• **Task prompt**
Which lines below include "script"? Copy them all.

• **Available records**
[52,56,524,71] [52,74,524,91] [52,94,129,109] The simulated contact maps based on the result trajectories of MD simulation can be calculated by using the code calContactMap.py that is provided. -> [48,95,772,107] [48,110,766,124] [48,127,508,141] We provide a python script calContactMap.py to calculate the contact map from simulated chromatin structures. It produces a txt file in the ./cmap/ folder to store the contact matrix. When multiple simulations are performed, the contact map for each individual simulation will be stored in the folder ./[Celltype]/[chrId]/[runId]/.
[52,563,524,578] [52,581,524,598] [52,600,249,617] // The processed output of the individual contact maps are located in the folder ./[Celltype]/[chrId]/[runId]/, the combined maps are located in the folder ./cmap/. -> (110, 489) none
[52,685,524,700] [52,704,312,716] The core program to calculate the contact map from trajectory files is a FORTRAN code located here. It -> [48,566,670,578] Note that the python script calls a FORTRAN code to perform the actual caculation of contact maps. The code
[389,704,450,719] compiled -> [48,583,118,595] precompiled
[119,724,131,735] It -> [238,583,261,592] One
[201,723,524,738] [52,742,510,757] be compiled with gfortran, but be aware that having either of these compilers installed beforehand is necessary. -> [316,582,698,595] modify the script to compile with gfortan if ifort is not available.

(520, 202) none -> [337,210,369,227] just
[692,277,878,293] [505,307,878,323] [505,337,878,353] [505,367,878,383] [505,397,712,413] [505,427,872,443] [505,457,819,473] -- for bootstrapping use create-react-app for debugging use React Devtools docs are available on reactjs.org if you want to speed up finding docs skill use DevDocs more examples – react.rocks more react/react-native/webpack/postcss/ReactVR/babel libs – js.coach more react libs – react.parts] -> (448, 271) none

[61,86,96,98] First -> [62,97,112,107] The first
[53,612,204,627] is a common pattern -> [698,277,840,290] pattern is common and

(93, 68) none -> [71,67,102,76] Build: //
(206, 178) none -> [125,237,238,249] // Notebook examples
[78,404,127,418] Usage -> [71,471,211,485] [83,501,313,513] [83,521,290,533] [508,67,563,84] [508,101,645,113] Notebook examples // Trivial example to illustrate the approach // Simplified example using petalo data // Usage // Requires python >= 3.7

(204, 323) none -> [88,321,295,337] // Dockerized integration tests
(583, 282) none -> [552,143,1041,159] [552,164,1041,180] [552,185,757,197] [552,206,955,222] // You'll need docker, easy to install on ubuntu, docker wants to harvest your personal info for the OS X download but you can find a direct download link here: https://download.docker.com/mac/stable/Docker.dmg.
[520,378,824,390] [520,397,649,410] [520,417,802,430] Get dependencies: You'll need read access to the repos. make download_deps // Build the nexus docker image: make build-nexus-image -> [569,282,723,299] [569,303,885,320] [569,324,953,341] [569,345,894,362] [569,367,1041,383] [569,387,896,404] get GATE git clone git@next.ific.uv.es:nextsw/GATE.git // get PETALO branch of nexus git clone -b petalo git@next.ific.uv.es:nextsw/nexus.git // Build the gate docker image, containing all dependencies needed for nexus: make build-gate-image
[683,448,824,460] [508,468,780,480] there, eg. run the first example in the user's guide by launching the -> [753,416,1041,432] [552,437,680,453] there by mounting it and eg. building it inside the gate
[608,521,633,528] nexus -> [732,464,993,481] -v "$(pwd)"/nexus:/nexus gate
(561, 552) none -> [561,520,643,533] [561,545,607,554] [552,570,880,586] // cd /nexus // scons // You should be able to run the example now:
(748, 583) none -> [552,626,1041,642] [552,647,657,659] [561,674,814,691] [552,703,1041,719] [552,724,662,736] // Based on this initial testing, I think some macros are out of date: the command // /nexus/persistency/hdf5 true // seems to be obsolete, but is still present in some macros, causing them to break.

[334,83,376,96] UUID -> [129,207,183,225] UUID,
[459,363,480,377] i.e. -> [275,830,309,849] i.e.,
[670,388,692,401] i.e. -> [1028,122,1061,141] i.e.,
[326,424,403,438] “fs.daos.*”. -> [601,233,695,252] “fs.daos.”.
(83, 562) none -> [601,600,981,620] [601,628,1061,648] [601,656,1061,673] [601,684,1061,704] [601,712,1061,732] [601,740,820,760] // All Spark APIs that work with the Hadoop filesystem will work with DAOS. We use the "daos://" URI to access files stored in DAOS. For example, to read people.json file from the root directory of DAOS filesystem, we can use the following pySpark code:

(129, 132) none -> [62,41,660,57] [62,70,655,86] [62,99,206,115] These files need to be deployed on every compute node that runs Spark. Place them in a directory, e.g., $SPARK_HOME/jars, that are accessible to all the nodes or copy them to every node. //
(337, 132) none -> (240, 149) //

• **Written solution**
[52,56,524,71] [52,74,524,91] [52,94,129,109] The simulated contact maps based on the result trajectories of MD simulation can be calculated by using the code calContactMap.py that is provided. -> [48,95,772,107] [48,110,766,124] [48,127,508,141] We provide a python script calContactMap.py to calculate the contact map from simulated chromatin structures. It produces a txt file in the ./cmap/ folder to store the contact matrix. When multiple simulations are performed, the contact map for each individual simulation will be stored in the folder ./[Celltype]/[chrId]/[runId]/.
[52,685,524,700] [52,704,312,716] The core program to calculate the contact map from trajectory files is a FORTRAN code located here. It -> [48,566,670,578] Note that the python script calls a FORTRAN code to perform the actual caculation of contact maps. The code
[201,723,524,738] [52,742,510,757] be compiled with gfortran, but be aware that having either of these compilers installed beforehand is necessary. -> [316,582,698,595] modify the script to compile with gfortan if ifort is not available.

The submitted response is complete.